Tudo bem, o marechal Castello Branco, titular de uma ditadura envergonhada, presidiu o país de 1964 a 1967 e, pelos crimes praticados em seu governo, não poderia ser nome de rodovia. E o que se vai fazer com as avenidas Presidente Vargas espalhadas por todo o Brasil? A ditadura de Castello durou três anos. A de Getúlio Vargas, oito.

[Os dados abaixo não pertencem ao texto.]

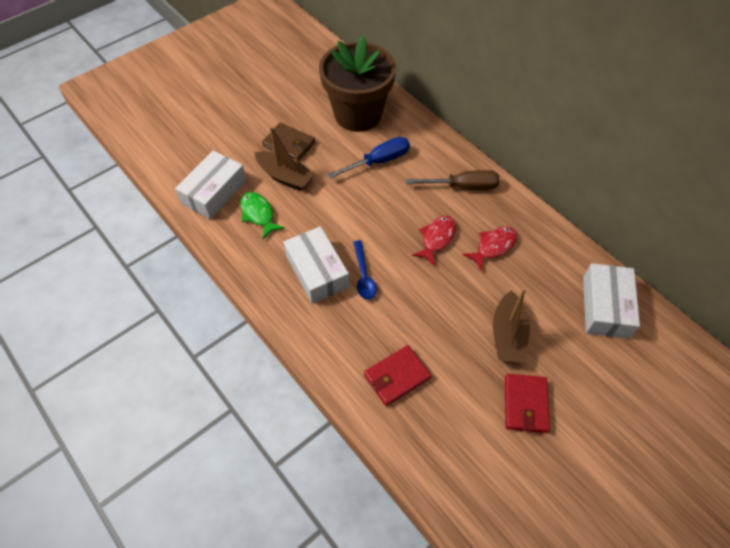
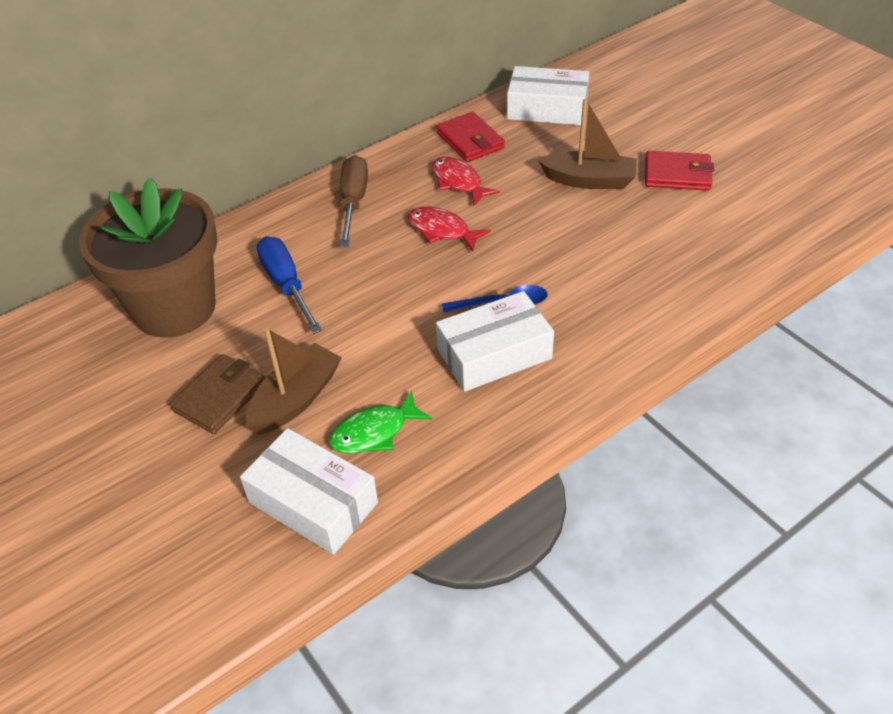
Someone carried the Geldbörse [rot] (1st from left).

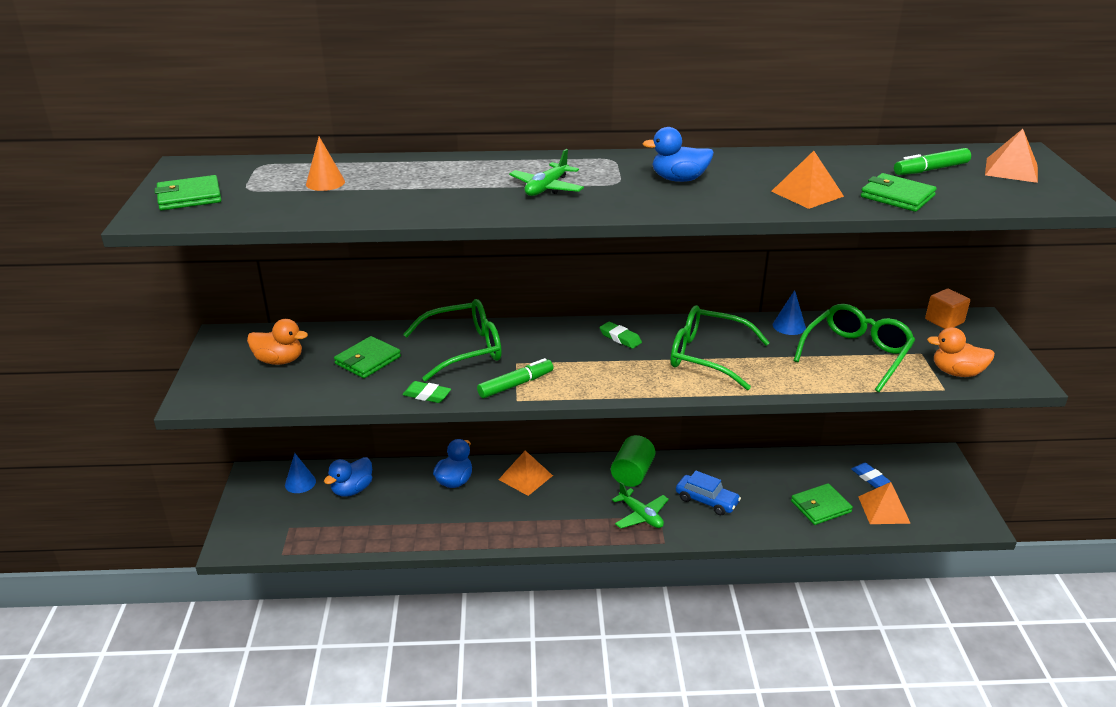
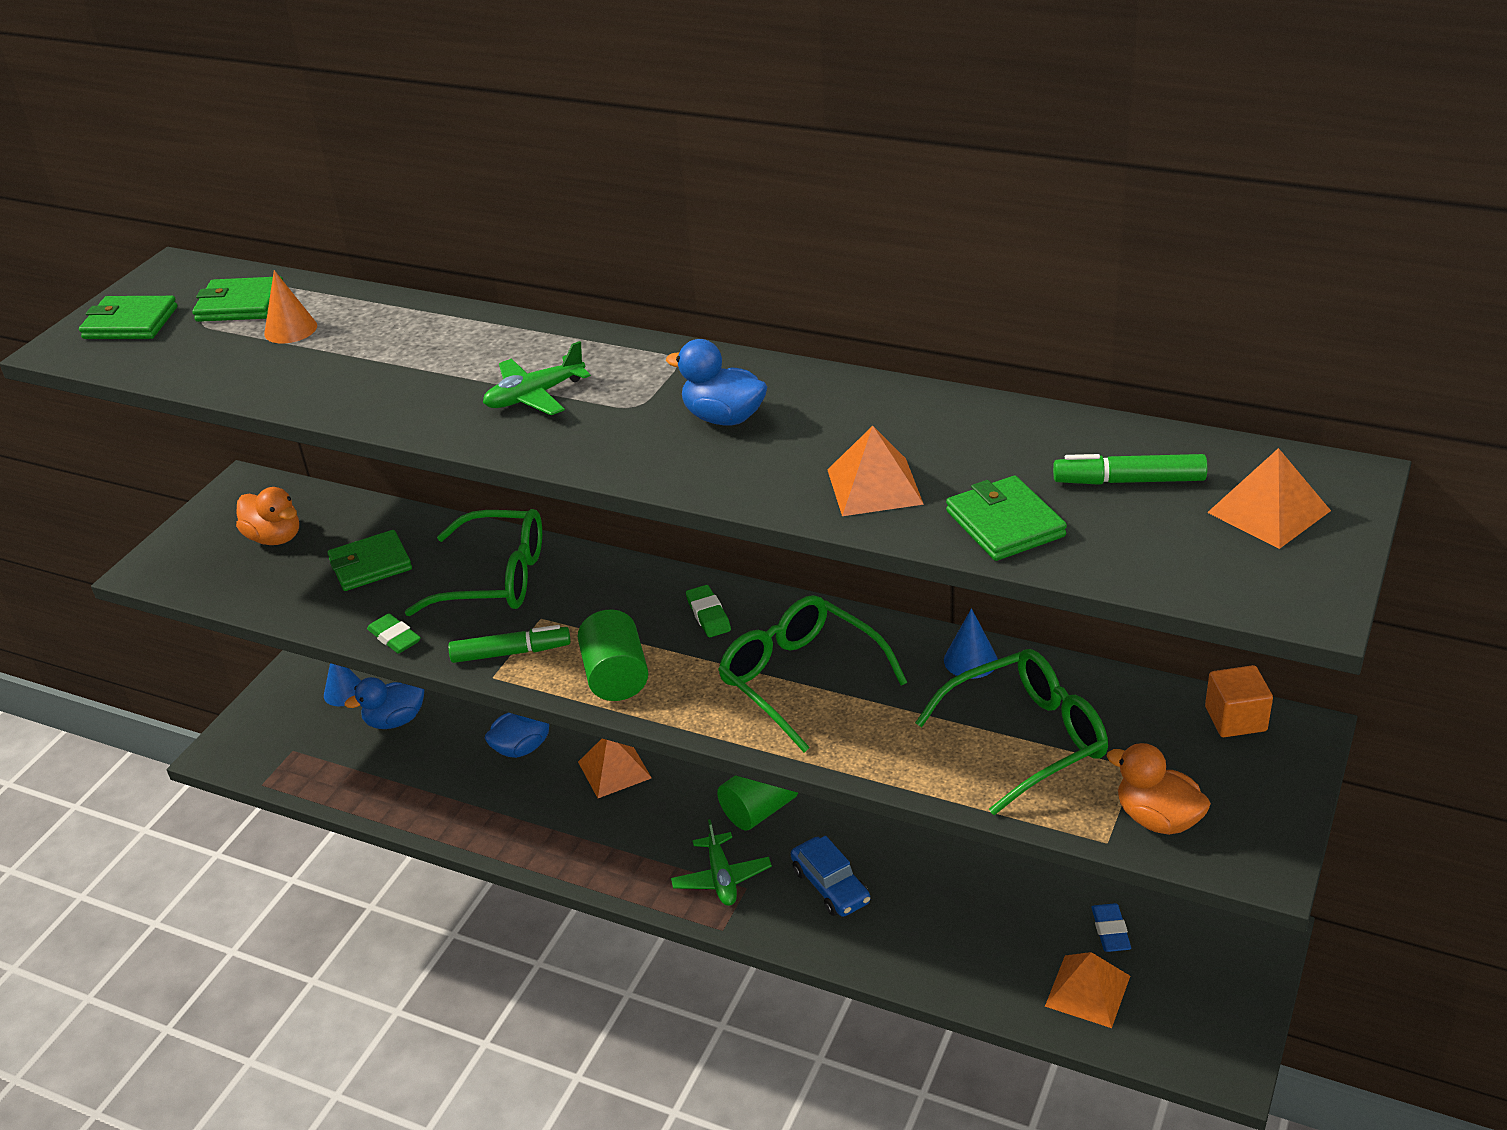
Someone carried the Geldbörse [grün] (3rd from left in the first image). Someone put down the Vollzylinder [grün] (1st from left).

Nesse caso, não se poderia mexer nos nomes dados às ruas? Aí surge o problema da Rua Sérgio Fleury, localizada na cidade de São Carlos. O chefe dos janízaros (civis) da ditadura, sócio fundador do Esquadrão da Morte, foi homenageado em 1980 pela Câmara dos Vereadores da cidade. Há um mês, a mesma Câmara, por unanimidade, cassou a denominação e uma pesquisa informa que 75% dos moradores apoiam a mudança.
Às vezes esses troca-trocas acabam em palhaçada. Em 1897 a imprensa que cobria o terceiro ataque ao Arraial de Canudos contou, emocionada, a história do Cabo Roque, que morreu protegendo o corpo do comandante da expedição. Rebatizaram com seu nome a Travessa do Ouvidor, até que o Cabo Roque apareceu no Rio, vivo.

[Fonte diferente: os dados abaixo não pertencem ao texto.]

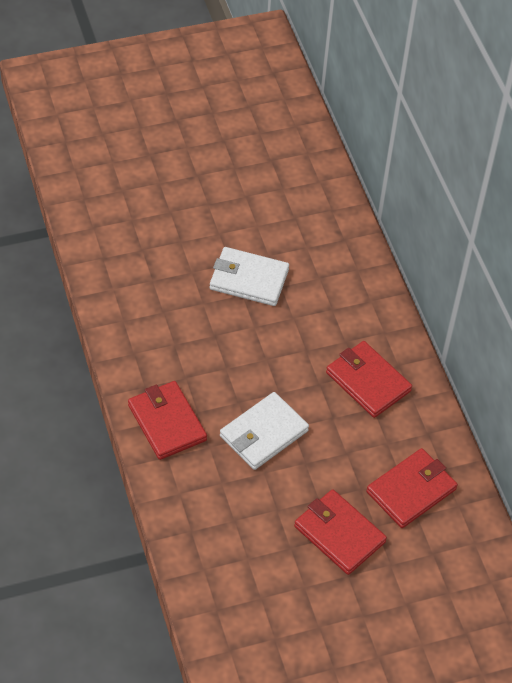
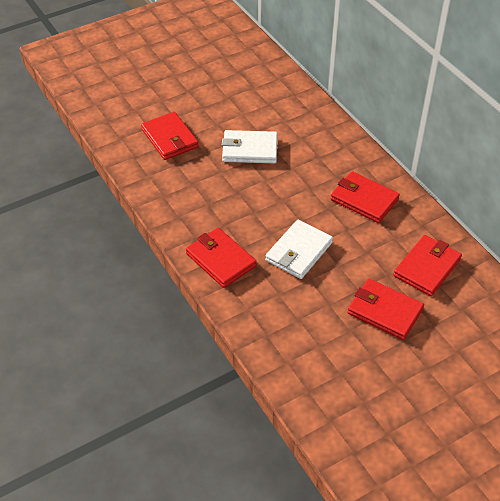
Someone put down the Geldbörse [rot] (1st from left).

Em outros casos as paixões prevalecem e acabam confundidas com a paisagem. Raros são os cariocas que se dão conta de uma dissonância quando chegam à Praça Tiradentes. Lá está a linda estátua equestre de D. Pedro I, neto da maluca Maria, em cujo reinado enforcaram o alferes. A praça chamava-se Constituição e o nome foi trocado nas celebrações do golpe republicano. Obrigaram o neto a ocupar o chão de uma vítima da avó.
Quando os moradores de uma rua declaram-se ofendidos pelo nome que meia dúzia de vereadores lhes impuseram, é razoável que o pleito seja atendido. Fora daí, a História ao país pertence. Não há como fugir dela sem o recurso ao autoritarismo político.
Em Montgomery, capital do Alabama e da confederação rebelde durante a Guerra da Secessão, há um cruzamento que resolve controvérsias desse tipo. Passada a Guerra Civil, os brancos se acertaram e impuseram aos negros um regime de segregação. Nessa nova harmonia, deu-se a uma avenida da cidade o nome de Jefferson Davis, presidente do Sul rebelado.
Passou o tempo e uma comerciária negra se recusou a dar o lugar para um branco num ônibus da cidade. Foi presa, desencadeou um boicote e o mundo soube da existência de um pastor chamado Martin Luther King. Ela se chamava Rosa Parks e morreu em 2005. Uma das avenidas de Montgomery recebeu o seu nome. Ela cruza a Jeff Davis, criando quatro gloriosas esquinas.